Aug 14, 2007 11:23
Sometimes I think I'm actually scared of success... and when I say think I mean know, and when I say sometimes... well.
I don't like to lose but I think I'm better at it than winning. And at the very least I've certainly got more practice. So I feel like a failure. I feel like I've failed myself, I feel like I've failed Ali more so, and I feel like I've failed a lot of friends. If life were a test, I'm pretty sure I would have an F.
Why is it that I don't feel validated unless I have some else's approval? I don't think I've done a good drawing until some one likes it. Which is why I used to always give them away. There is something deeply misaligned in me that I'm not sure chiropracters even know about.
I feel worse about having let Ali down then I do about myself. As if, I always knew I was a moron but now she does too. No I'm not sure what I mean. I lack eloquence and style. I lack clarity and a sure smile. I lack everything that I pretend to have and that's what kills me.

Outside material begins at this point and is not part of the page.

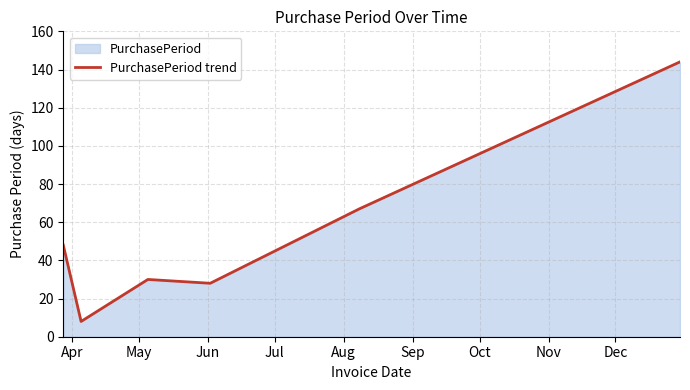

What is the difference between the maximum and minimum values?

136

I know I need some spac. I know I need to go camping alone and lie in the woods and look up at the leaves and seperate the layers. I know I shouln't be spreading myself so thin. I know I should be getting lost inside my own head instead of lost out in the city. I know all of this.
And I say I can't do it right now because being in this apartment rips me apart. And being out of it thinking about someone else moving into it rips me apart and I know more that I've failed.

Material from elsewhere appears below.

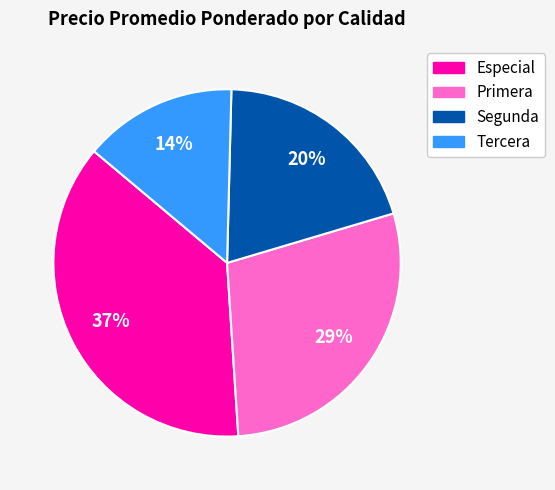

How many segments does this pie chart have?

4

I know I have made so many mistakes over the past few years and if I could take them back I would. But i can't and I shouldn't able to.
I shouldn't be able to say that I'm sorry and be forgiven. Not yet. Now now.
I want that feeling to come back where everything felt air. Like wind. Where nothing was too heavy and everything was funny. I want so badly to succeed, but I always come back to that deep lieing idea that I will perpetually be trying. That I will always come up short on success.
So I make jokes... and put up another layer. And I hide behind a thicker skin. And I get sadder and colder and more alone.
And it destroys me to read the things that she rights and now that every single stingy word is true. They all ring so true to the point where it's deafening. And I bottle it up and put up another layer.
I just don't want to do that any more... because I'm failing on all counts. I can't even succeed at turning myself off. I can hide it from everyone and I can pretend it's ok and I can drink another beer.
And I can stumble home to the apartment in the dark so that I don't have to see it. So I don't have to be reminded of all of the beautiful things that we said or did or had or ate or didn't eat. And the laughter... the goddam fucking laughter. Why did we have to laugh so much, I still fucking hear it and this apartment is haunting me and I need to get out of it.
So I ride my bike and I work the longest shifts and I go out all night and I try to run away from it all. And it brings me right back to her being right all along.
And I want to fix it... fuck do I want to fix it. But so far... I'm failing.